_EXERCISE TEXT_
..........

Either you are, in fact, close friends, in which case, you can talk about this issue--what kind of stories she might have told about you, how it makes you feel, whether she still does that sort of stuff--and work out a compromise, or realize there is no compromise possible, or you're not close friends, and you can't talk about these things, and you should probably just lose the catty bitch.[1]

It seems like it may well be a one way friendship--she's your best friend or a very close friend, while you're just one of her many friends. Think about how your relationship works. Does she confide in you as much as you do in her? Does she invite you places, or do you do all the inviting? It may be that you're the only one investing in the emotional relationship at all, while she just likes a groupie.

[1] Catty bitchiness relative to actual closeness of friendship.
posted by jacquilynne at 9:32 AM on April 2, 2007


I think the reason this bothers you so much is that you're still judging yourself for your past behavior and problems, which you regard as shameful secrets. Forgive yourself for being a less-than-perfect roommate, accept the past for what it was, and you'll be in a much better position to evaluate your present friendship.
posted by teleskiving at 9:38 AM on April 2, 2007 [1 favorite has favorites]


is she gossiping about you in a hurtful or malicious way, spreading lies, revealing things she knows to be personal and private? Is she taking more from you than you are getting from the friendship? Are you making excuses for her behavior? These are all signs it's time to drop the friendship.

Is she telling people things like "anon always let the dishes pile up, and never cleaned the bathroom"? Not a biggie. Gossip could also mean things like "anon is always doing such cool stuff, and did you know this fab thing about her?" - but if she is snarky often, that's probably not it.

I feel really betrayed now and am wondering what she adds to my life.


What's she add? No clue here, you didn't mention anything that she adds to your life now.
posted by yohko at 10:35 AM on April 2, 2007


When I was a grad student, lots of people in the program shared apartments, and most of them gossiped. None of the negative stuff changed my opinion of the person being gossiped about. (It often gave me a very bad impression of the person doing the complaining. Why were they telling ME about it?) If I'd heard about crimal acts or vicious/dishonest behavior, that probably would have influenced me, but at worst the talk was just complaining.

It doesn't matter so much what she said about you; her attitude is more important. You won't know how to feel about this issue till you figure out if your friend was being unkind or not. If she was just assuming you were thicker-skinned than you actually were, then you can look to the future and keep sensitive stuff to yourself or set some boundaries. But if she was putting you down just to amuse herself and others, then she wasn't a friend and may not be a friend now.

Can you trust her from here on in? If you feel like you can, then be clear with her what kind of gossip is okay with you. And encourage her to tell you if you do something she doesn't like.
posted by wryly at 10:59 AM on April 2, 2007


Couple of thoughts:

People in intense situations, often gossip to blow steam.
Some people gossip as their form of 'communications' (false trust, false intimacy)

So, much of it likely was harmless.

..........

_INFORMATION PROVIDED_

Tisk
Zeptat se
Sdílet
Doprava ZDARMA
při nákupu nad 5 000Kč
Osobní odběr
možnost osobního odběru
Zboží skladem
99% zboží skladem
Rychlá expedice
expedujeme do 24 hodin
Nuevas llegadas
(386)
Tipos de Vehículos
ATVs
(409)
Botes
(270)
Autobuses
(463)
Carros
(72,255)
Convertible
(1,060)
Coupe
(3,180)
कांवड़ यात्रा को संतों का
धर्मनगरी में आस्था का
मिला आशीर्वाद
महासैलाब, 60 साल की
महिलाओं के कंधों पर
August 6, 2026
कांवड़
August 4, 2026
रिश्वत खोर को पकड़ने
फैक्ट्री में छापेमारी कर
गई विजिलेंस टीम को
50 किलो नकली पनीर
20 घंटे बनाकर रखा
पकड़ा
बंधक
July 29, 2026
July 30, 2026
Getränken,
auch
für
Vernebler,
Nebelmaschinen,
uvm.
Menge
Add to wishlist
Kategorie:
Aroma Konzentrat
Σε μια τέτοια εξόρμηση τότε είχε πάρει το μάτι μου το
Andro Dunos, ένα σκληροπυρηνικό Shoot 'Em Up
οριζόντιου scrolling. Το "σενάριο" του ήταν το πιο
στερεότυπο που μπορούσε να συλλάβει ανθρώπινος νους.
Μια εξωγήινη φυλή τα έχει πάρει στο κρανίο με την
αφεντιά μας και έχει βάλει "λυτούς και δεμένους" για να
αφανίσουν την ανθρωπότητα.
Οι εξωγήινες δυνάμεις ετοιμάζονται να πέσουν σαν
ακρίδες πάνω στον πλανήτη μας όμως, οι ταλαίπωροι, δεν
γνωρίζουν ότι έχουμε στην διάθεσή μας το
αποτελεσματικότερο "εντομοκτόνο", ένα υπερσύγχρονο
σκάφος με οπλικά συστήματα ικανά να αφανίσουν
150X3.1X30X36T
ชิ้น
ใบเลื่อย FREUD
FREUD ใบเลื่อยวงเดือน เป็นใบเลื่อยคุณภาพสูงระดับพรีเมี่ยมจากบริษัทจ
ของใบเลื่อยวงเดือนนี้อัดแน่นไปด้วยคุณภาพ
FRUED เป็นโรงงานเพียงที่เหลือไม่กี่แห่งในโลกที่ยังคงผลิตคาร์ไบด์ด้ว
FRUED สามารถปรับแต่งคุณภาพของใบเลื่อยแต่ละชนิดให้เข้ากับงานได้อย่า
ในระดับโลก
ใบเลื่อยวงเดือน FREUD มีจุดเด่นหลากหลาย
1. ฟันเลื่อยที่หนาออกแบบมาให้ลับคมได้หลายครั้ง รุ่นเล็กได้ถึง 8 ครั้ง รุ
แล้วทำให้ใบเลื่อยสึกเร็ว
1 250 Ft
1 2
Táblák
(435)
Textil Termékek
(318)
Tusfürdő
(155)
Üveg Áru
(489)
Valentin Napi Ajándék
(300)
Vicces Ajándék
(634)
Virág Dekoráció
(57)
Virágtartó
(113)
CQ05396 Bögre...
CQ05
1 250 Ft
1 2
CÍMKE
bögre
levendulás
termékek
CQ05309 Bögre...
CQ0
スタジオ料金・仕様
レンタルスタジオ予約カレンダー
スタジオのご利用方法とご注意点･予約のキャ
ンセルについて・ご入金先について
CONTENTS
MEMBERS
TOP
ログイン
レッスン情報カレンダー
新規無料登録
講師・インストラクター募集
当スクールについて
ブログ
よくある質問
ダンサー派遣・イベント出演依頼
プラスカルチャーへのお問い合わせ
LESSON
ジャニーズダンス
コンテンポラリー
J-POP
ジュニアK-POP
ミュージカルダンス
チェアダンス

..........

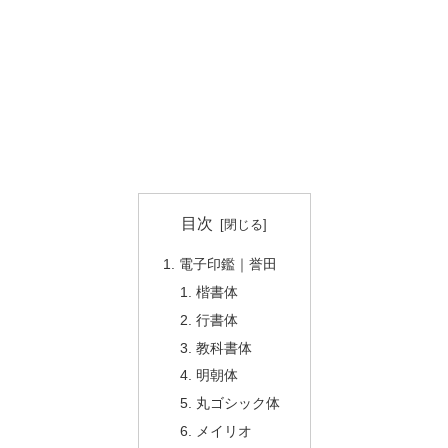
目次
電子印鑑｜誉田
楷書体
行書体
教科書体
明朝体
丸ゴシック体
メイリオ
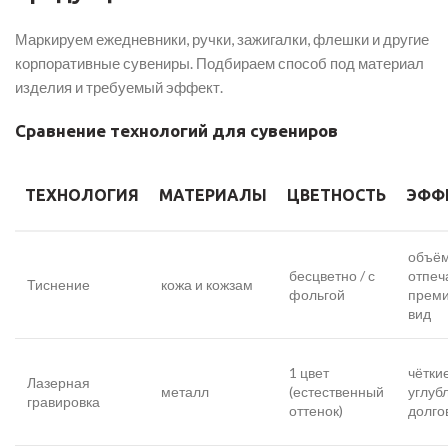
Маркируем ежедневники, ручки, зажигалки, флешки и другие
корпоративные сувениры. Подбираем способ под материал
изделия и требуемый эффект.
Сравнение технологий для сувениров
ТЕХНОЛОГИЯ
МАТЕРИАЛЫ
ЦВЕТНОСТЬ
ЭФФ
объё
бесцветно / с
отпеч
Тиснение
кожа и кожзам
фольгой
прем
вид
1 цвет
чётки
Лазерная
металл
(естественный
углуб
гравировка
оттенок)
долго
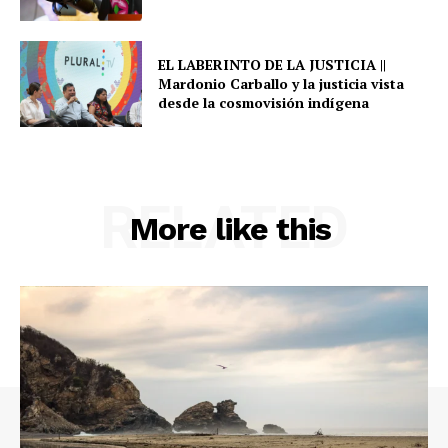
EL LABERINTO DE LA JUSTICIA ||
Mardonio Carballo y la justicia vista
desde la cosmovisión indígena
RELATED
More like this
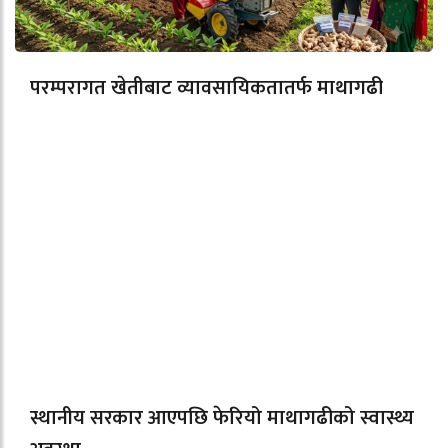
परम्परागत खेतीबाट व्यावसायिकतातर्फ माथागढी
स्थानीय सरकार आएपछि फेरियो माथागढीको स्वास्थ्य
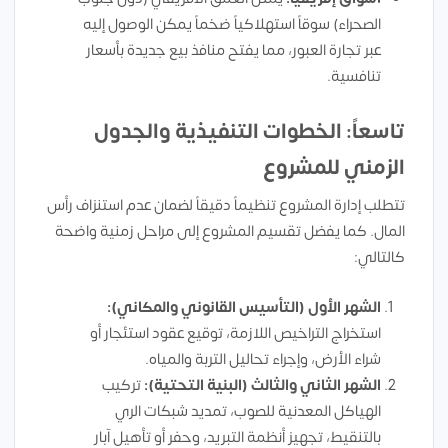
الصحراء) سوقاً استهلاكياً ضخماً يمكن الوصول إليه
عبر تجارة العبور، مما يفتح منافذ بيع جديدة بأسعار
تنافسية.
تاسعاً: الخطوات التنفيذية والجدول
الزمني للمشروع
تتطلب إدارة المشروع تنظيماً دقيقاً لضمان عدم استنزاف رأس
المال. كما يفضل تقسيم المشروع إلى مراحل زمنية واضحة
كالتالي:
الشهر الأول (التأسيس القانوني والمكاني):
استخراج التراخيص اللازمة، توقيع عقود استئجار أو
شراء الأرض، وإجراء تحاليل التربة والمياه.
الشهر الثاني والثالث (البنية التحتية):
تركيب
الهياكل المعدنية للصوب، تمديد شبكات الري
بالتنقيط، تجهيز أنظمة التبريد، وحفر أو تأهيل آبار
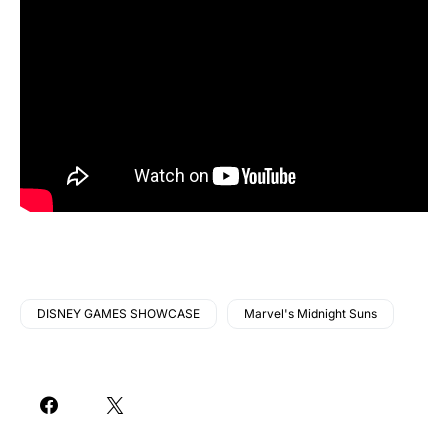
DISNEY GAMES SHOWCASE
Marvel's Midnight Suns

..........

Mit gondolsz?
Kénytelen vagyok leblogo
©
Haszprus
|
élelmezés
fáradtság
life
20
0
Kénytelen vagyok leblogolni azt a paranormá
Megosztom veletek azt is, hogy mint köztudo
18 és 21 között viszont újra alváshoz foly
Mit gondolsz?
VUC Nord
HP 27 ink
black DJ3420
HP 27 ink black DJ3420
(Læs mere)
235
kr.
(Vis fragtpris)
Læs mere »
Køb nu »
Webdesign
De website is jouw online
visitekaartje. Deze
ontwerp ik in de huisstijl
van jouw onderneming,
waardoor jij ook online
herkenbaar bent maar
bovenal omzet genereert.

..........

_DIRECTIONS_
a) In the gossip advice thread, what does wryly say is more important than what the friend said?
b) How would you sum up the gossip advice thread in two sentences?

_ANSWERS FOR THIS EXERCISE_
a) Her attitude.

b) Replying to someone who feels betrayed that a friend gossiped about them, the thread advises talking it through if the two are truly close, asking whether the friendship runs only one way, and forgiving oneself for being a less-than-perfect roommate. It also holds that the friend's attitude matters more than her words: malicious gossip, lies or revealing private things are signs to drop her, while much gossip is harmless venting under stress.